No Brasil, a violência contra mulheres já virou rotina de calendário. No primeiro semestre de 2025, foram 718 feminicídios e quase 34 mil estupros. São quatro assassinatos e 187 violações sexuais todos os dias. Mas não se preocupe: amanhã terá futebol, novela e promoções no e-commerce para distrair.
O Mapa Nacional da Violência de Gênero, divulgado pelo Instituto Natura e pelo Observatório da Mulher contra a Violência do Senado, escancara o óbvio: o país é um cemitério de mulheres. Desde a aprovação da Lei do Feminicídio, em 2015, já são 12.380 mortas. Para efeito de comparação, é como se uma pequena cidade inteira tivesse sido exterminada, mas diferentemente de tragédias que mobilizam manchetes internacionais, essa carnificina segue recebendo o carimbo de “mais um dado estatístico”.

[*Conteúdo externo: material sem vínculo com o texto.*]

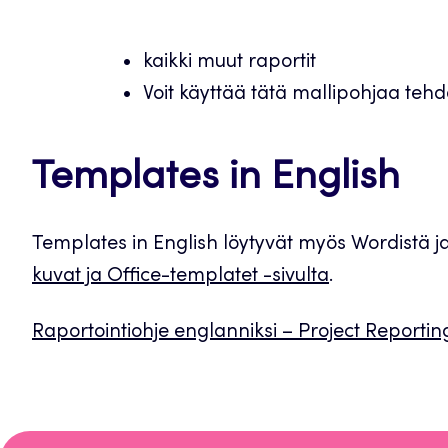
kaikki muut raportit
Voit käyttää tätä mallipohjaa teh
Templates in English
Templates in English löytyvät myös Wordistä j
kuvat ja Office-templatet -sivulta
.
Raportointiohje englanniksi – Project Reporting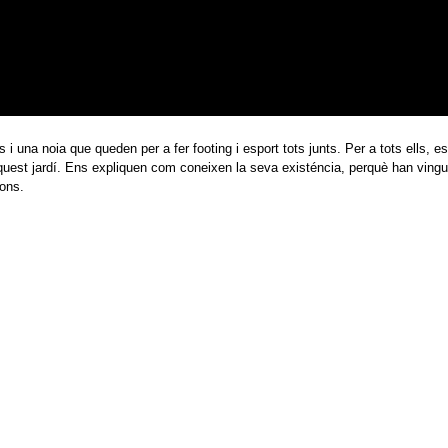
 una noia que queden per a fer footing i esport tots junts. Per a tots ells, es
quest jardí. Ens expliquen com coneixen la seva existéncia, perquè han vingut
ons.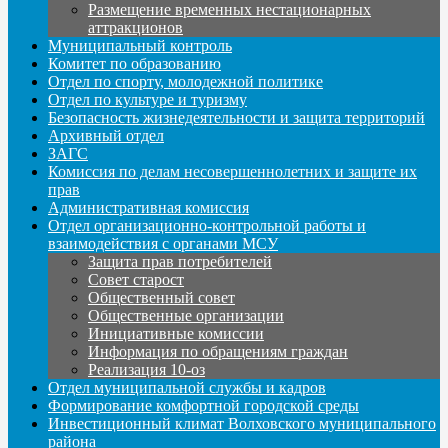
Размещение временных нестационарных
аттракционов
Муниципальный контроль
Комитет по образованию
Отдел по спорту, молодежной политике
Отдел по культуре и туризму
Безопасность жизнедеятельности и защита территорий
Архивный отдел
ЗАГС
Комиссия по делам несовершеннолетних и защите их
прав
Административная комиссия
Отдел организационно-контрольной работы и
взаимодействия с органами МСУ
Защита прав потребителей
Совет старост
Общественный совет
Общественные организации
Инициативные комиссии
Информация по обращениям граждан
Реализация 10-оз
Отдел муниципальной службы и кадров
Формирование комфортной городской среды
Инвестиционный климат Волховского муниципального
района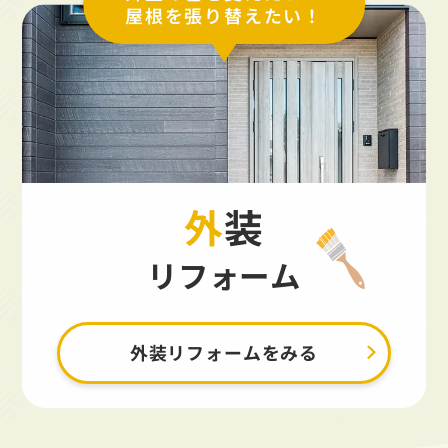
屋根を張り替えたい！
外装
リフォーム
外装リフォームをみる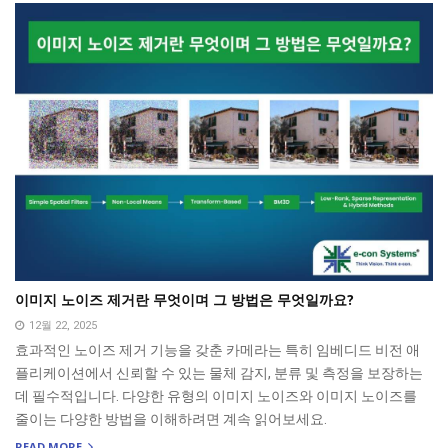
이미지 노이즈 제거란 무엇이며 그 방법은 무엇일까요?
12월 22, 2025
효과적인 노이즈 제거 기능을 갖춘 카메라는 특히 임베디드 비전 애
플리케이션에서 신뢰할 수 있는 물체 감지, 분류 및 측정을 보장하는
데 필수적입니다. 다양한 유형의 이미지 노이즈와 이미지 노이즈를
줄이는 다양한 방법을 이해하려면 계속 읽어보세요.
READ MORE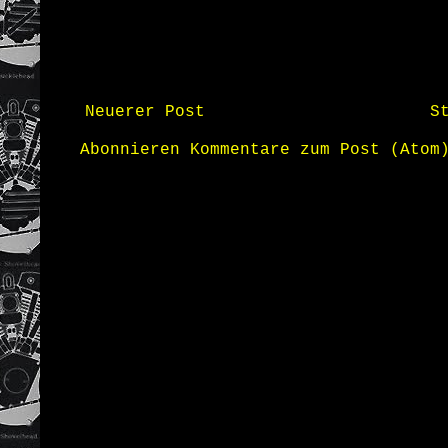
Neuerer Post
S
Abonnieren
Kommentare zum Post (Atom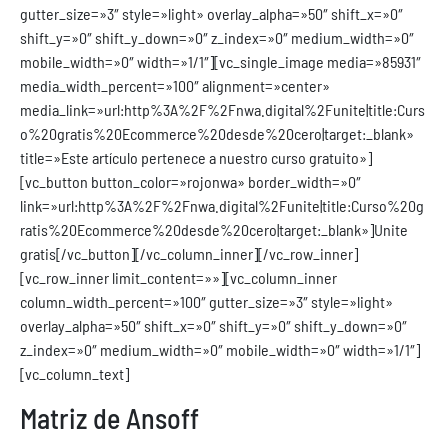
gutter_size=»3″ style=»light» overlay_alpha=»50″ shift_x=»0″
shift_y=»0″ shift_y_down=»0″ z_index=»0″ medium_width=»0″
mobile_width=»0″ width=»1/1″][vc_single_image media=»85931″
media_width_percent=»100″ alignment=»center»
media_link=»url:http%3A%2F%2Fnwa.digital%2Funite|title:Curs
o%20gratis%20Ecommerce%20desde%20cero|target:_blank»
title=»Este artículo pertenece a nuestro curso gratuito»]
[vc_button button_color=»rojonwa» border_width=»0″
link=»url:http%3A%2F%2Fnwa.digital%2Funite|title:Curso%20g
ratis%20Ecommerce%20desde%20cero|target:_blank»]Unite
gratis[/vc_button][/vc_column_inner][/vc_row_inner]
[vc_row_inner limit_content=»»][vc_column_inner
column_width_percent=»100″ gutter_size=»3″ style=»light»
overlay_alpha=»50″ shift_x=»0″ shift_y=»0″ shift_y_down=»0″
z_index=»0″ medium_width=»0″ mobile_width=»0″ width=»1/1″]
[vc_column_text]
Matriz de Ansoff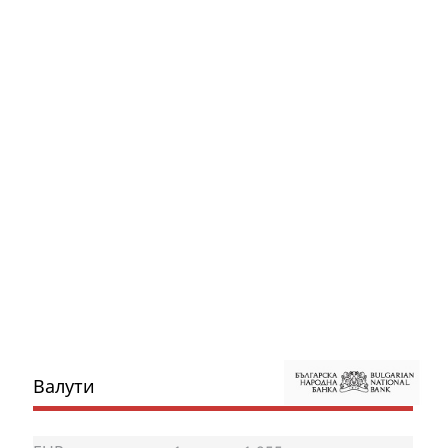
Валути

São Paulo lidera com 128 mortes, seguido de Minas Gerais (60), Bahia (52), Rio de Janeiro (49) e Pernambuco (45). O ranking é didático: o problema não é geográfico, é cultural. E, convenhamos, não há lei que dê conta quando o machismo é tratado como patrimônio nacional, transmitido de geração em geração com a mesma naturalidade do samba e do futebol.
Os números de estupro, então, beiram o grotesco: 33.999 casos em seis meses. É quase como se houvesse uma fila organizada de agressores, cada um esperando sua vez de reforçar que, no Brasil, o corpo da mulher ainda não lhe pertence. E, como de costume, sobram desculpas: “ela provocou”, “foi um mal-entendido”, “é um caso isolado”. Casos isolados que, curiosamente, se repetem quase 200 vezes por dia.
A resposta do Estado? Notas oficiais, campanhas tímidas, discursos vazios. O resto é improviso. Afinal, investir em prevenção, educação e políticas públicas custa caro. Mais barato deixar que as estatísticas façam o serviço: contam, arquivam e, principalmente, anestesiam.
A sociedade, por sua vez, participa ativamente desse espetáculo. Indigna-se por alguns minutos no feed, compartilha um post de luto, depois volta à rotina. Se a violência contra a mulher fosse uma série de streaming, talvez tivesse mais audiência. Mas como não tem enredo novo, apenas repetição da mesma tragédia, já não gera engajamento.
O Brasil não é apenas violento com suas mulheres. É cúmplice. O silêncio, a apatia e a banalização são tão criminosos quanto o disparo, a facada ou a agressão sexual. E enquanto seguimos tratando a barbárie como “normalidade”, o cemitério de mulheres cresce. Silenciosamente, claro.